Odebrałem widelec, jest bardzo dobrze wykonany moim zdaniem. Pomierzyłem go i porównałem z rysunkiem, jest prawie idealny. Różni się mikroskopijnie, ale to nie ma najmniejszego znaczenia. Polecam jak najbardziej, ukłony dla KAWULCA. Grubość blachy to 2mm i tyle naprawdę wystarczy. Trzeba wygiąć samemu ten cieńszy koniec, ale to bułka z masłem. Poza tym warto ten widelec wypolerować. Wiertarka z kółeczkiem polerskim i pasta załatwi sprawę. Co do zastrzeżeń Eli, każdy to robi jak umie, chce i lubi. Ja i ludzie którzy mają młynki z takimi widelcami robią to w ten sposób, że kładą kolbę na widelec, załączają mielenie i dystrybuują kawę w sitku patyczkiem wielkości ołówka. To bardzo wygodna metoda, bo ma się wolne ręce i można łatwo zareagować gdy coś pójdzie nie tak z ilością kawy.
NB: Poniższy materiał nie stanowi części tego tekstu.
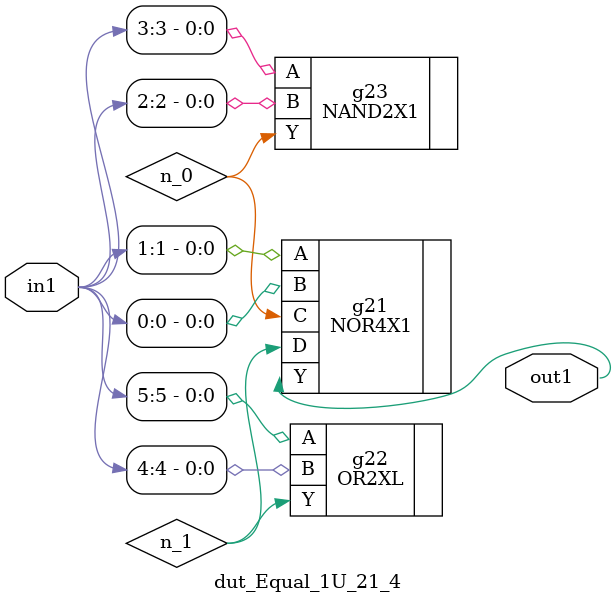
<source format=v>
`timescale 1ps / 1ps


module dut_Equal_1U_21_4(in1, out1);
  input [5:0] in1;
  output out1;
  wire [5:0] in1;
  wire out1;
  wire n_0, n_1;
  NOR4X1 g21(.A (in1[1]), .B (in1[0]), .C (n_0), .D (n_1), .Y (out1));
  OR2XL g22(.A (in1[5]), .B (in1[4]), .Y (n_1));
  NAND2X1 g23(.A (in1[3]), .B (in1[2]), .Y (n_0));
endmodule



</source>
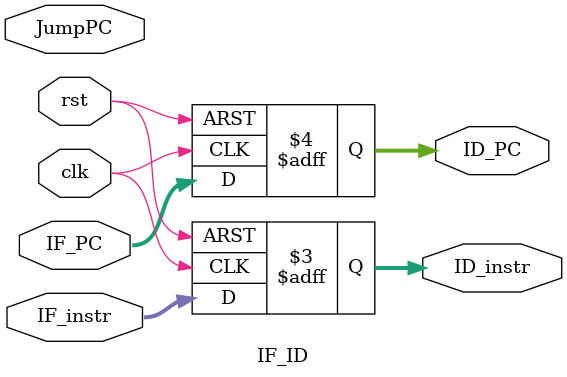
<source format=v>
module IF_ID(
		input wire JumpPC,
		input wire clk, rst,
		input wire [7:0] IF_instr,
		input wire [7:0] IF_PC,	
		output reg [7:0] ID_instr,
		output reg [7:0] ID_PC	//forwarding PC 
    );

	always @(posedge clk or negedge rst) begin
		if(!rst) begin
			ID_instr <= 8'bx;	//reset to xxx
			ID_PC <= 0;			//IDPC => 0 
		end
		
		else begin
			ID_instr <= IF_instr;
			ID_PC <= IF_PC;
		end
	end

endmodule

</source>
Generalnie to jest to, a biorąc pod uwagę cenę i jakość wykonania, nie ma to konkurencji we własnym wykonaniu, a do oryginału to w ogóle nie ma o czym mówić. Jeśli ktoś ma Mazzera SJ Drogheria lub z zasobnikiem kawy mielonej i chce z tego zrobić ON DEMAND zakładając lejek do sosów, to ten widelec pasuje idealnie. Do kompletu polecam zamówić pokrywkę do lejka w formie koła o średnicy 130mm z wycięciami pod przyciski lub pod elektroniczną czasówkę. Pod spód polecam wkleić kółko ze sklejki dopasowane do lejka "na lekki wcisk". Wygląda to tak, jak
TUTAJ Podałem tam przy zdjęciu Mazzera linki do przykładowych czasówek. Można oczywiście założyć coś z Rapsberry czy zgoła coś innego, lub w ogóle jeden przycisk uruchamiający przemiał. Do wyboru. W jednym z postów była też założona na lejek pokrywka od garnuszka. Też tak można. Najlepiej zastosować takie coś, co będzie łatwe do otwarcia pokrywy, żeby wydłubać resztki kawy na przykład.